Wednesday, July 3, 2019

A Hasty Essay for Independence Day




When I was a schoolboy, I was instilled with a deep love and respect for my country; The United States of America. A spell was put on me drenched in swirling patriotism, justice and a desire to see equality for all mankind.

I swelled with pride every morning as we spoke the Pledge of Allegiance in school, hand over my heart, absolute and resolute in my patriotism. I believed the U.S.A. was indeed the greatest Nation.

I was so filled with amazement by what a determined group of men and women could do to
forge a government from the philosophies of Voltaire, and make it real.  

The notion that all are endowed with inalienable rights of life, liberty, and the pursuit of happiness; and that it is our human destiny to be free. Freedom, no matter the cost, was an intrinsic right, like breathing. It was sacred, holy, and unquestionably good.

As a teenager, like all teenagers, I began to question those unshakable beliefs.  I began to wonder if the punch I had been drinking might be more bitter than I was led to believe. Perhaps it was not all so sweet, pure and freshly squeezed.

The wrinkles of history, the cracks in the legends of Democracy began to become more apparent, the mortar on which I had laid my bricks of patriotism was weak.  I recoiled in horror at the things done in the name of Freedom, Equality and the pursuit of happiness.  The dark side of liberty.

My 20’s, I can’t really remember with much accuracy my feelings about my country. I remember touting the blessings of a free people, a free government and the right to drink on  a rooftop balcony while fireworks exploded in the background and I screamed about how awesome we were.

2001 arrived and brought with it such wrath against the United States of America from lands that seemed far too distant. I didn’t know then, how much some of the rest of the world just didn’t like us, how they hated us. I was sad that we, as a country, had created such vitriolic hate through our policies, our greed and ignorance.

I mourned the loss of that Country my younger self had so eagerly and willingly believed in. I was sad for my own blindness and loss of innocence. I was ashamed that I believed in a Country that didn’t seem to exist any longer. I felt grief like I had lost my best friend.

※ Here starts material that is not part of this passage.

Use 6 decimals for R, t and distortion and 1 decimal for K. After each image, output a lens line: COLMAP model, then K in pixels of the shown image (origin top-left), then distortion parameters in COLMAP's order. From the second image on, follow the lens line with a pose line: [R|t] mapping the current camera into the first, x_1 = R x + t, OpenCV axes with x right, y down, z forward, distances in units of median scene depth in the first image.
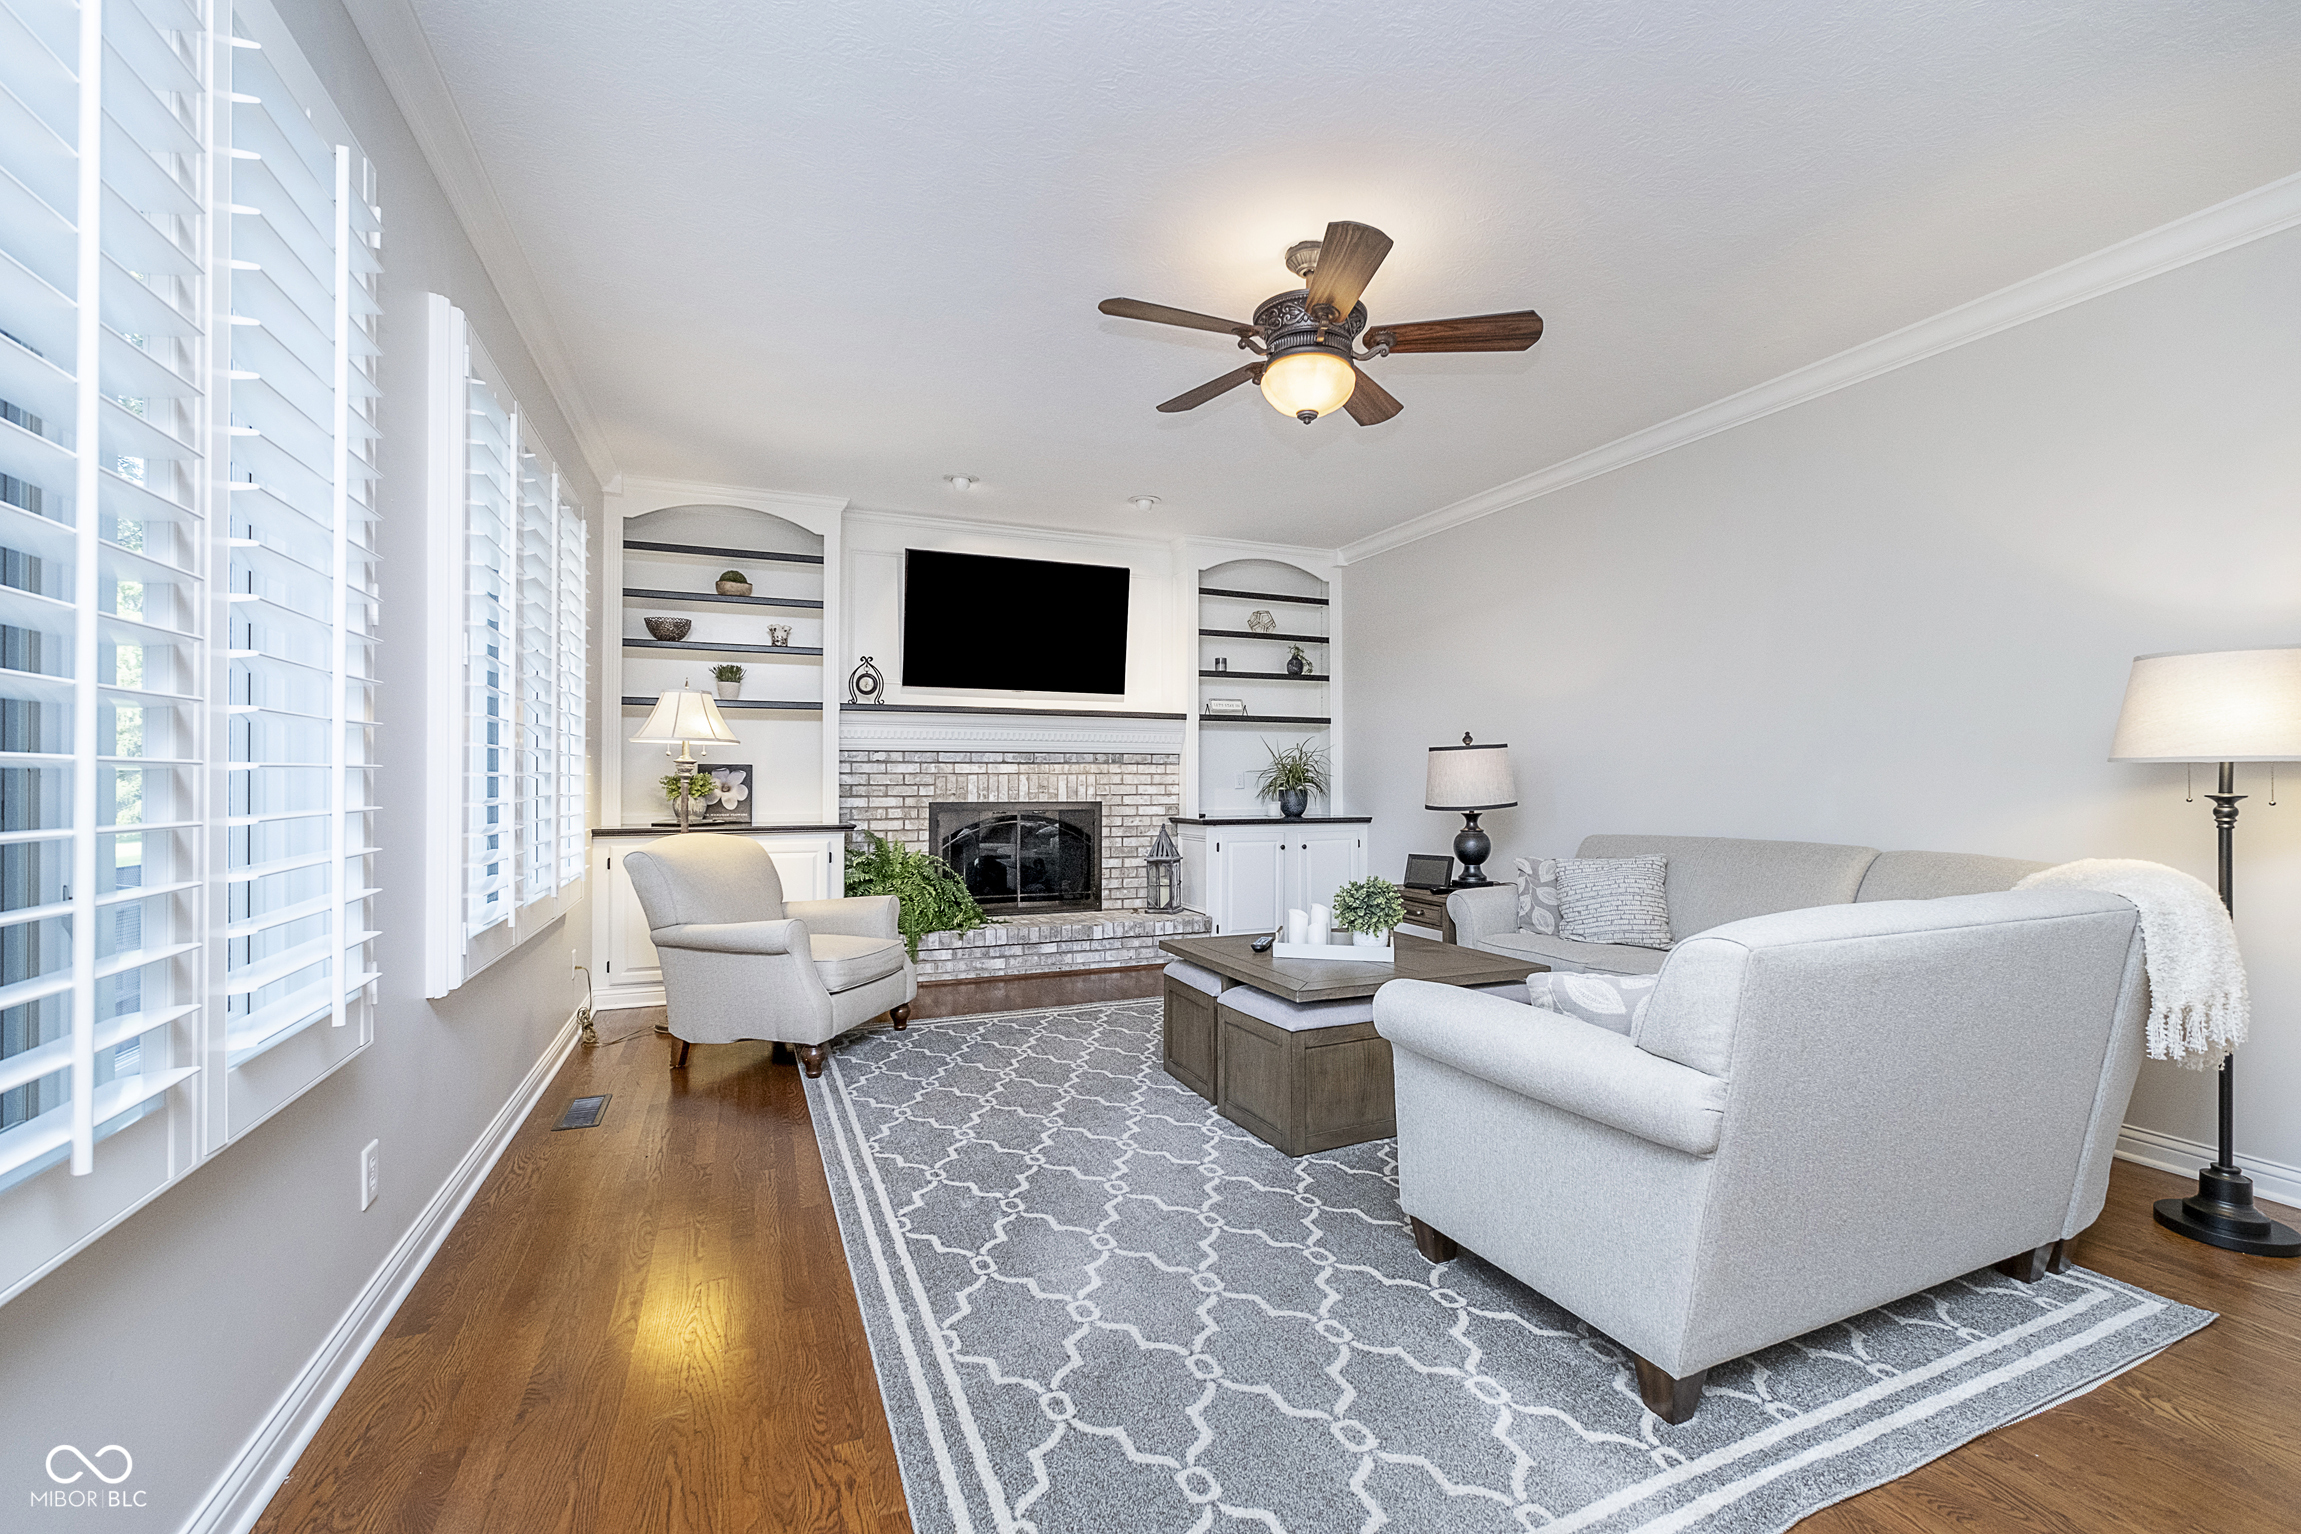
lens RADIAL K [[1039.6, 0, 1153.5], [0, 1039.6, 779.9], [0, 0, 1]] dist [-0.035472, 0.000056]
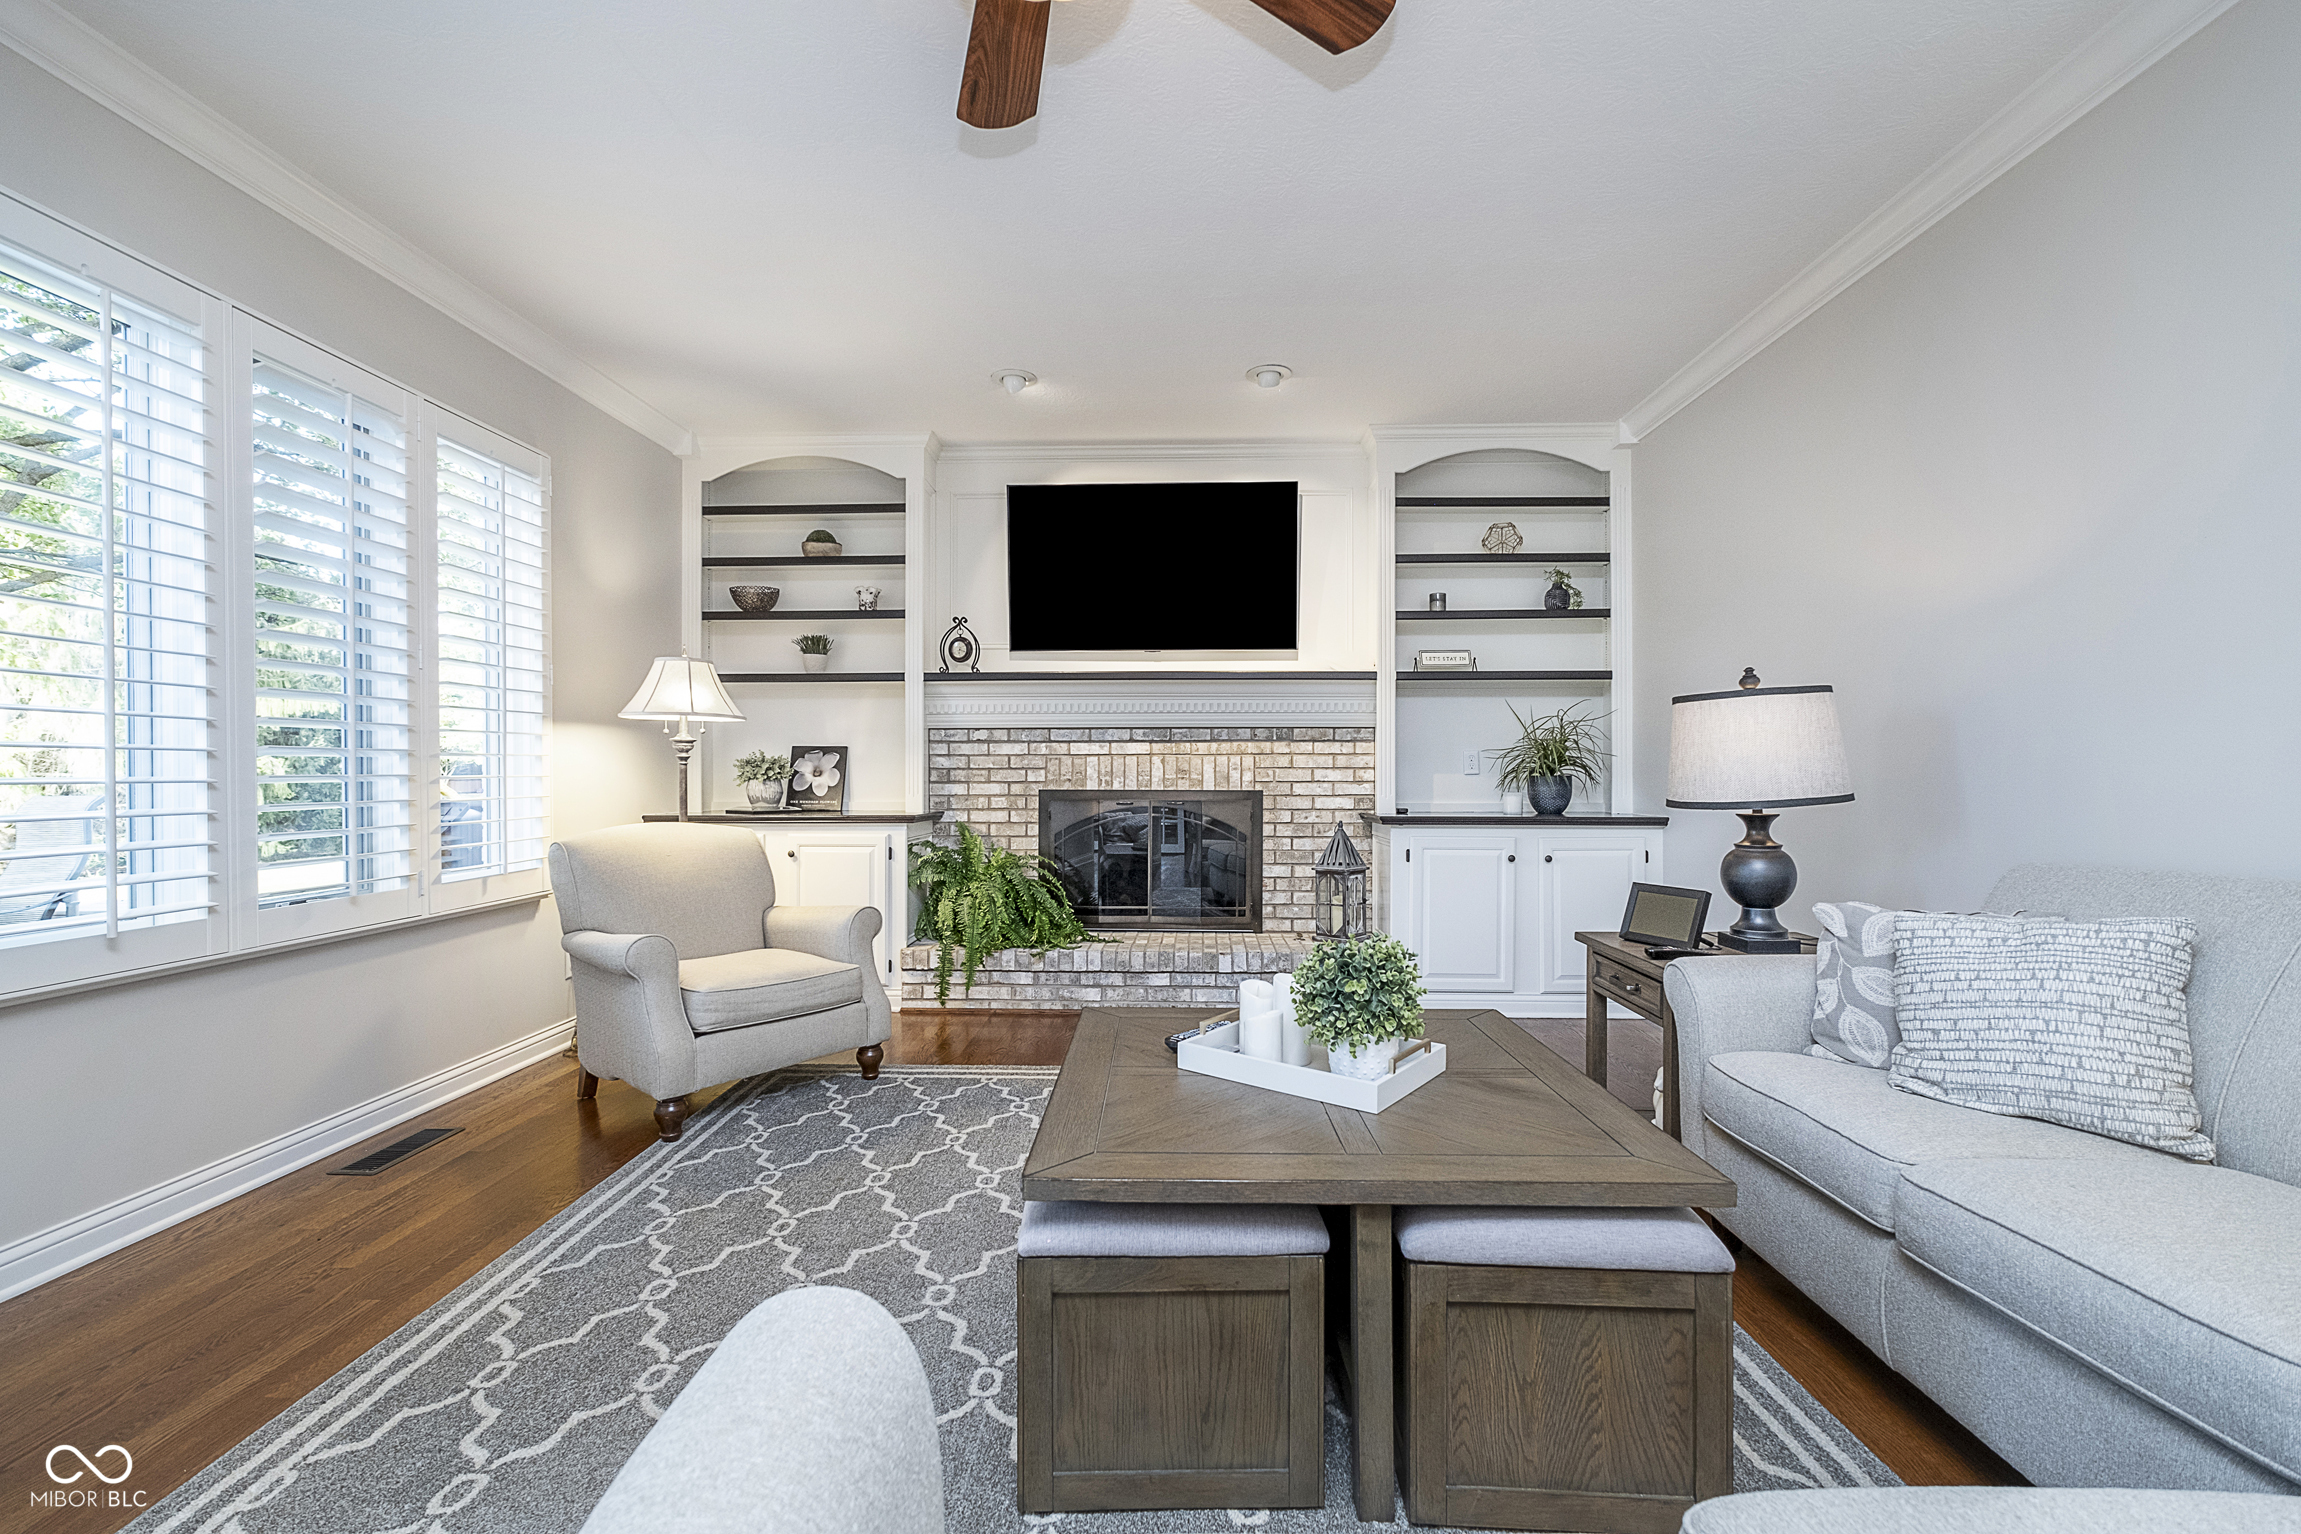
lens RADIAL K [[995.7, 0, 1144.2], [0, 995.7, 779.8], [0, 0, 1]] dist [-0.005182, 0.000373]
pose [[0.898414, 0.001909, -0.439146, 0.210465], [0.001007, 0.999979, 0.006407, 0.008712], [0.439149, -0.006199, 0.898393, 0.325341]]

Yet, the mourning, slowly turned to a sort of historic anger. That we had allowed ourselves to be sucked into the very beliefs that our founders had warned us about. They knew, even in their own time, that delicate balance a Republic must maintain, and the work that must be done to protect those rights we feel deep within our hearts and to defeat despots, tyrants and manipulators of fear in our own backyards.

Now, in my 40’s, I still believe in the U.S.A. and the ideals for which we stand. I believe a people, united, can learn from the mistakes of history and create a vision of the future long dreamed of by those people that read a little Voltaire, and thought, “That could work!”

We can create that country, that was so impressive to a young boy in grammar school learning about his own place in society. We can be a benevolent and just country, if we only try. I long to feel that swell of pride in my chest as I did as a young man.

We are always evolving as a country, open to new ideas, people and exploring the potential for all persons to rise to the challenge’s freedom presents. We can be inclusive, generous, and strive for fairness.  We can.

As we celebrate our Independence Day tomorrow, I hope that torch of liberty can be seen reflected in our eyes and each of us can smile at one another knowing that we’re all in this together, and we’ll always be there for each other, United; and make a new generation of schoolchildren proud.